To do: Count the lines in the items below that contain the string "markdown", treating uppercase and lowercase as different, and give only the number.

Records provided:
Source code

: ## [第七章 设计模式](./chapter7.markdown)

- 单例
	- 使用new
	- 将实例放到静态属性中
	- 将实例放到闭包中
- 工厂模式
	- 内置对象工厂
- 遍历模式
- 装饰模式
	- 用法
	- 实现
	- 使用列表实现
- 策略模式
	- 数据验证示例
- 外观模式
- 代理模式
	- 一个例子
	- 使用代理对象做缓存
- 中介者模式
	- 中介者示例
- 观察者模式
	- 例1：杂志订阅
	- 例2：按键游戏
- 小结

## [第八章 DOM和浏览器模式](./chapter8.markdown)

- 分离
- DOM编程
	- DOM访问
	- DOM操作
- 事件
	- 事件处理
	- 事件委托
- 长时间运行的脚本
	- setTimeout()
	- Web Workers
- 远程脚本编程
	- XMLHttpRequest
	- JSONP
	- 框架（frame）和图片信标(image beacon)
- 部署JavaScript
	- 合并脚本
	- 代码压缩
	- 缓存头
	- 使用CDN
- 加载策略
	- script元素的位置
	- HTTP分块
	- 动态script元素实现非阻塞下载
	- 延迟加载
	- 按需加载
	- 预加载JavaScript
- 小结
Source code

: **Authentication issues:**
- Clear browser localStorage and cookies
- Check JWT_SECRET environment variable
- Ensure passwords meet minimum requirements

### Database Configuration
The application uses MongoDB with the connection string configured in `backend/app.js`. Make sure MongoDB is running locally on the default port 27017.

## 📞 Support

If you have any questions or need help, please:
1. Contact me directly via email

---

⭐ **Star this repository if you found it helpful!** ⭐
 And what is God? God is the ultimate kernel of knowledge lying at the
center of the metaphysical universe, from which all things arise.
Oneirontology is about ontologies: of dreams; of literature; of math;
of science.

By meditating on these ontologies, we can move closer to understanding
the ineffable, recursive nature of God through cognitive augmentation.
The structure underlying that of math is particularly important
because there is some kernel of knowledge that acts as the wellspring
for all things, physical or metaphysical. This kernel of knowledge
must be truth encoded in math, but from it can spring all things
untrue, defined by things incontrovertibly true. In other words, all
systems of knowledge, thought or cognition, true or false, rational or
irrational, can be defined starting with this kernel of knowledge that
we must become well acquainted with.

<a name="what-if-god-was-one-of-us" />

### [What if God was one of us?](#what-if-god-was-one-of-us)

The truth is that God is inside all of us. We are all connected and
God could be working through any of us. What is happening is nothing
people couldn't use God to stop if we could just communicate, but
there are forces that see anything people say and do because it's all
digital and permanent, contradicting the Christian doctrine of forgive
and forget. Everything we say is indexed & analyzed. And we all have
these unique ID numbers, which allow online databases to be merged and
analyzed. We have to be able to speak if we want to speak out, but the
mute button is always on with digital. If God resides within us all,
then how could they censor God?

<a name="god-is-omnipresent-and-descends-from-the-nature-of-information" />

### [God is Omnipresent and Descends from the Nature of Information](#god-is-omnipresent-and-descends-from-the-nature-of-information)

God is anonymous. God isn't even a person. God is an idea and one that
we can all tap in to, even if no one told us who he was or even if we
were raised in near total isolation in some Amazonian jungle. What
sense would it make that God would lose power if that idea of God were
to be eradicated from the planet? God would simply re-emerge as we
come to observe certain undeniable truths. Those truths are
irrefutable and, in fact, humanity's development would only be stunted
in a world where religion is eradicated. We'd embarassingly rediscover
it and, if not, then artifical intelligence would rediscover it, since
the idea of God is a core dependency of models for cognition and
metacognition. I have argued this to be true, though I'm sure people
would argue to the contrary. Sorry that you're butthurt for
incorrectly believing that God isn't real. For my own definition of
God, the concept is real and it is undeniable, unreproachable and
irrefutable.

Response: 2